::: INPUT DATA :::
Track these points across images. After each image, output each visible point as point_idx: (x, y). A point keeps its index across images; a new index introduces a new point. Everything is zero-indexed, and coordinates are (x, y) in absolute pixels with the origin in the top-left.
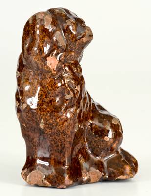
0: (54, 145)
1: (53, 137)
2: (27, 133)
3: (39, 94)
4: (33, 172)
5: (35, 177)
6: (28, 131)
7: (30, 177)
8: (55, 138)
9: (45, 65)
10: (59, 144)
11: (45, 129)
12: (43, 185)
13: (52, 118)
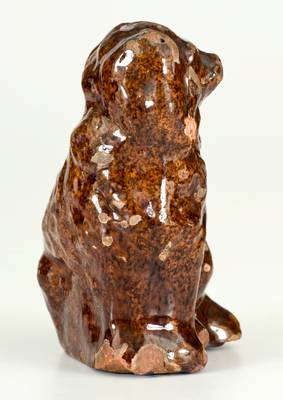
0: (178, 290)
1: (179, 274)
2: (125, 274)
3: (168, 194)
4: (142, 348)
5: (148, 358)
6: (129, 270)
7: (139, 359)
8: (181, 276)
9: (181, 133)
10: (187, 286)
11: (168, 260)
12: (165, 371)
13: (186, 238)
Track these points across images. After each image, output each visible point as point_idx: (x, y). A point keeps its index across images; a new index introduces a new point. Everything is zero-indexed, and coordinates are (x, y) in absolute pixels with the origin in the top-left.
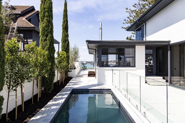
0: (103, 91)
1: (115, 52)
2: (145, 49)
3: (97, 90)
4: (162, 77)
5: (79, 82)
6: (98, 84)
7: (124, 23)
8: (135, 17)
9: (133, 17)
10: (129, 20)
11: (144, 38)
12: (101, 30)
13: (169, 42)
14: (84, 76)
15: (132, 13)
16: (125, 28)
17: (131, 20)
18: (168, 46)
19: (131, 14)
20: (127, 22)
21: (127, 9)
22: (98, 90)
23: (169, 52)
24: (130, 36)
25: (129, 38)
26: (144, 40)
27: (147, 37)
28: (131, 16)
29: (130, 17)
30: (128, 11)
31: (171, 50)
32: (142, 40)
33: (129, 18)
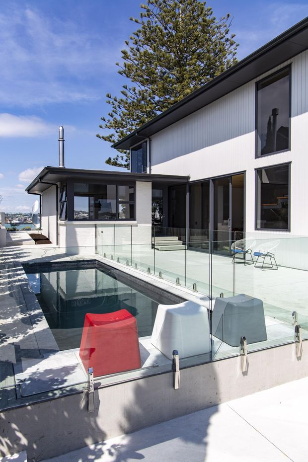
0: (82, 265)
1: (86, 190)
2: (152, 189)
3: (71, 264)
4: (177, 237)
5: (22, 253)
6: (66, 254)
7: (101, 127)
8: (124, 115)
9: (122, 115)
10: (113, 122)
11: (148, 169)
12: (61, 142)
13: (188, 178)
14: (24, 242)
15: (119, 107)
16: (103, 138)
17: (116, 122)
18: (186, 184)
19: (117, 108)
20: (108, 124)
21: (109, 96)
22: (73, 264)
23: (188, 194)
24: (115, 157)
25: (112, 160)
26: (148, 173)
27: (152, 167)
28: (116, 113)
29: (114, 114)
30: (111, 100)
31: (190, 191)
32: (145, 170)
33: (112, 116)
:::
### YOUR OBJECTIVE
Output the span from the line with "12: (43, 185)" through the last line of the data, inclusive and exact, and omit every picture.

### RESPONSE BELOW
12: (43, 185)
13: (52, 118)
0: (178, 290)
1: (179, 274)
2: (125, 274)
3: (168, 194)
4: (142, 348)
5: (148, 358)
6: (129, 270)
7: (139, 359)
8: (181, 276)
9: (181, 133)
10: (187, 286)
11: (168, 260)
12: (165, 371)
13: (186, 238)
Track these points across images. After each image, output each visible point as point_idx: (x, y). A point keeps its index across images; a new index introduces a new point. Everything is zero-indexed, and coordinates are (x, y) in absolute pixels with the origin in the top-left.
0: (103, 91)
1: (115, 52)
2: (145, 49)
3: (97, 90)
4: (162, 77)
5: (79, 82)
6: (98, 84)
7: (124, 23)
8: (135, 17)
9: (133, 17)
10: (129, 20)
11: (144, 38)
12: (101, 30)
13: (169, 42)
14: (84, 76)
15: (132, 13)
16: (125, 28)
17: (131, 20)
18: (168, 46)
19: (131, 14)
20: (127, 22)
21: (127, 9)
22: (98, 90)
23: (169, 52)
24: (130, 36)
25: (129, 38)
26: (144, 40)
27: (147, 37)
28: (131, 16)
29: (130, 17)
30: (128, 11)
31: (171, 50)
32: (142, 40)
33: (129, 18)
0: (82, 265)
1: (86, 190)
2: (152, 189)
3: (71, 264)
4: (177, 237)
5: (22, 253)
6: (66, 254)
7: (101, 127)
8: (124, 115)
9: (122, 115)
10: (113, 122)
11: (148, 169)
12: (61, 142)
13: (188, 178)
14: (24, 242)
15: (119, 107)
16: (103, 138)
17: (116, 122)
18: (186, 184)
19: (117, 108)
20: (108, 124)
21: (109, 96)
22: (73, 264)
23: (188, 194)
24: (115, 157)
25: (112, 160)
26: (148, 173)
27: (152, 167)
28: (116, 113)
29: (114, 114)
30: (111, 100)
31: (190, 191)
32: (145, 170)
33: (112, 116)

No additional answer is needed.